• WHAT YOU NEED TO DO:
Please reproduce the text of every record below word for word, omitting the pictures from your answer.

(Saved data entries)
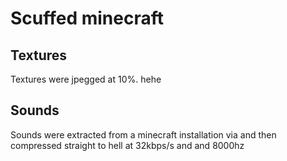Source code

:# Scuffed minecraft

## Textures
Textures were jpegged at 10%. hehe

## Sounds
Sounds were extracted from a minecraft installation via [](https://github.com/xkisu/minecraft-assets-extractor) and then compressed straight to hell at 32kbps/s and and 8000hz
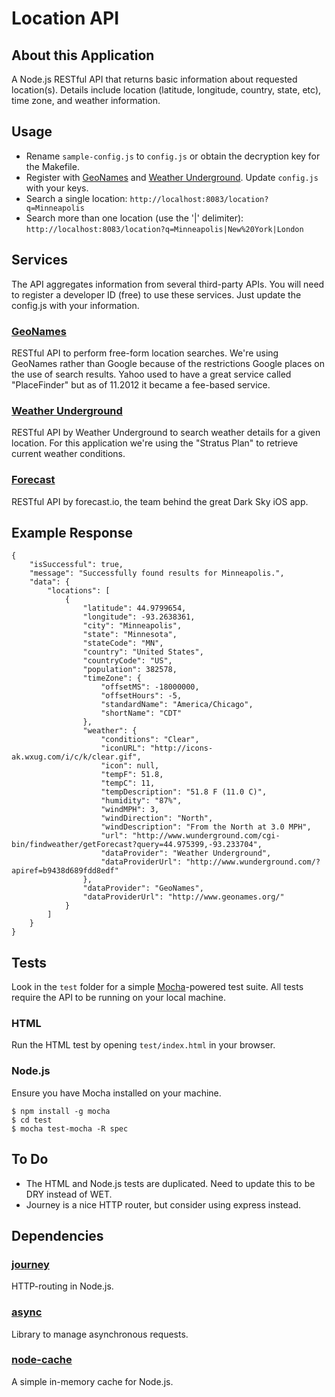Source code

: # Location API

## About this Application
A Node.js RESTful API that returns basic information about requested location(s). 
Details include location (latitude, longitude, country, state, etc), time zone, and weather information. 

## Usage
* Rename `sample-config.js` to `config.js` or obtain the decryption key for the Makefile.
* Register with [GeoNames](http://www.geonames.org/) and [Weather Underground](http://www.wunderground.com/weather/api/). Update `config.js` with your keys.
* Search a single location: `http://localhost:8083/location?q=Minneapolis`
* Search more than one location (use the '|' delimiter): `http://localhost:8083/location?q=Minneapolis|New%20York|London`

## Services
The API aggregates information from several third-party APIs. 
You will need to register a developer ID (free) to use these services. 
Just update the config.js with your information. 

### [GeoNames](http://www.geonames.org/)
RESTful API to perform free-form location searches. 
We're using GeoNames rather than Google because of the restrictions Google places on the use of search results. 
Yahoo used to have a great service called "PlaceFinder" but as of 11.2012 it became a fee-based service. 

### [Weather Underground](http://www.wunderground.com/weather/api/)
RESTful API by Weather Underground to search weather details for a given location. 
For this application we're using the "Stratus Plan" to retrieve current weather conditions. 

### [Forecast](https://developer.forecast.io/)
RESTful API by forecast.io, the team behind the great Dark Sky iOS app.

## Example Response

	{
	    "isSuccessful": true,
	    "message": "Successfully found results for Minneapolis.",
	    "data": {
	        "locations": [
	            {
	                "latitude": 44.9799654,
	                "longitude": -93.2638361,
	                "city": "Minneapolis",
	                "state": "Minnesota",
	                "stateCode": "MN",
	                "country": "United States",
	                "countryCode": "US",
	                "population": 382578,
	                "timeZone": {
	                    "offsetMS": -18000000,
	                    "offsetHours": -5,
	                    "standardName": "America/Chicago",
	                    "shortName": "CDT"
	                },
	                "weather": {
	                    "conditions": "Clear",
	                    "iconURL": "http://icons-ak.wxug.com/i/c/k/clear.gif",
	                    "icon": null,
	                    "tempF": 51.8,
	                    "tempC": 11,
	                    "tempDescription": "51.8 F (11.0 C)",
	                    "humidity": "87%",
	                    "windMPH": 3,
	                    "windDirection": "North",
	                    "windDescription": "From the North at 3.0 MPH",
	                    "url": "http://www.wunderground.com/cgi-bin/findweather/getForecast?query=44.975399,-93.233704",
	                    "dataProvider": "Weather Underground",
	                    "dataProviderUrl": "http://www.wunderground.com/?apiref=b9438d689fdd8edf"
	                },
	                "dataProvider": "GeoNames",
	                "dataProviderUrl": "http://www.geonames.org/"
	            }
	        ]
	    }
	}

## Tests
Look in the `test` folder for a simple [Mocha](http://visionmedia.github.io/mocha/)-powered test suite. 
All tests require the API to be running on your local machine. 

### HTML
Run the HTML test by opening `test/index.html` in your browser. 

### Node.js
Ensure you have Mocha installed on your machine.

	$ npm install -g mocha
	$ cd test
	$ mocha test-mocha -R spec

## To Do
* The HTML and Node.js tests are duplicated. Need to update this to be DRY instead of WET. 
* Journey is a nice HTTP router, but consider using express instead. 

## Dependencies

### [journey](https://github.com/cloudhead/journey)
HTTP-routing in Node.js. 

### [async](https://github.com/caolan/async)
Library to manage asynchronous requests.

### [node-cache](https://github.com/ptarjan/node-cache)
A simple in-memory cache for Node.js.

• TASK ANSWER:
Source code

:# Scuffed minecraft

## Textures
Textures were jpegged at 10%. hehe

## Sounds
Sounds were extracted from a minecraft installation via [](https://github.com/xkisu/minecraft-assets-extractor) and then compressed straight to hell at 32kbps/s and and 8000hz
Source code

: # Location API

## About this Application
A Node.js RESTful API that returns basic information about requested location(s). 
Details include location (latitude, longitude, country, state, etc), time zone, and weather information. 

## Usage
* Rename `sample-config.js` to `config.js` or obtain the decryption key for the Makefile.
* Register with [GeoNames](http://www.geonames.org/) and [Weather Underground](http://www.wunderground.com/weather/api/). Update `config.js` with your keys.
* Search a single location: `http://localhost:8083/location?q=Minneapolis`
* Search more than one location (use the '|' delimiter): `http://localhost:8083/location?q=Minneapolis|New%20York|London`

## Services
The API aggregates information from several third-party APIs. 
You will need to register a developer ID (free) to use these services. 
Just update the config.js with your information. 

### [GeoNames](http://www.geonames.org/)
RESTful API to perform free-form location searches. 
We're using GeoNames rather than Google because of the restrictions Google places on the use of search results. 
Yahoo used to have a great service called "PlaceFinder" but as of 11.2012 it became a fee-based service. 

### [Weather Underground](http://www.wunderground.com/weather/api/)
RESTful API by Weather Underground to search weather details for a given location. 
For this application we're using the "Stratus Plan" to retrieve current weather conditions. 

### [Forecast](https://developer.forecast.io/)
RESTful API by forecast.io, the team behind the great Dark Sky iOS app.

## Example Response

	{
	    "isSuccessful": true,
	    "message": "Successfully found results for Minneapolis.",
	    "data": {
	        "locations": [
	            {
	                "latitude": 44.9799654,
	                "longitude": -93.2638361,
	                "city": "Minneapolis",
	                "state": "Minnesota",
	                "stateCode": "MN",
	                "country": "United States",
	                "countryCode": "US",
	                "population": 382578,
	                "timeZone": {
	                    "offsetMS": -18000000,
	                    "offsetHours": -5,
	                    "standardName": "America/Chicago",
	                    "shortName": "CDT"
	                },
	                "weather": {
	                    "conditions": "Clear",
	                    "iconURL": "http://icons-ak.wxug.com/i/c/k/clear.gif",
	                    "icon": null,
	                    "tempF": 51.8,
	                    "tempC": 11,
	                    "tempDescription": "51.8 F (11.0 C)",
	                    "humidity": "87%",
	                    "windMPH": 3,
	                    "windDirection": "North",
	                    "windDescription": "From the North at 3.0 MPH",
	                    "url": "http://www.wunderground.com/cgi-bin/findweather/getForecast?query=44.975399,-93.233704",
	                    "dataProvider": "Weather Underground",
	                    "dataProviderUrl": "http://www.wunderground.com/?apiref=b9438d689fdd8edf"
	                },
	                "dataProvider": "GeoNames",
	                "dataProviderUrl": "http://www.geonames.org/"
	            }
	        ]
	    }
	}

## Tests
Look in the `test` folder for a simple [Mocha](http://visionmedia.github.io/mocha/)-powered test suite. 
All tests require the API to be running on your local machine. 

### HTML
Run the HTML test by opening `test/index.html` in your browser. 

### Node.js
Ensure you have Mocha installed on your machine.

	$ npm install -g mocha
	$ cd test
	$ mocha test-mocha -R spec

## To Do
* The HTML and Node.js tests are duplicated. Need to update this to be DRY instead of WET. 
* Journey is a nice HTTP router, but consider using express instead. 

## Dependencies

### [journey](https://github.com/cloudhead/journey)
HTTP-routing in Node.js. 

### [async](https://github.com/caolan/async)
Library to manage asynchronous requests.

### [node-cache](https://github.com/ptarjan/node-cache)
A simple in-memory cache for Node.js.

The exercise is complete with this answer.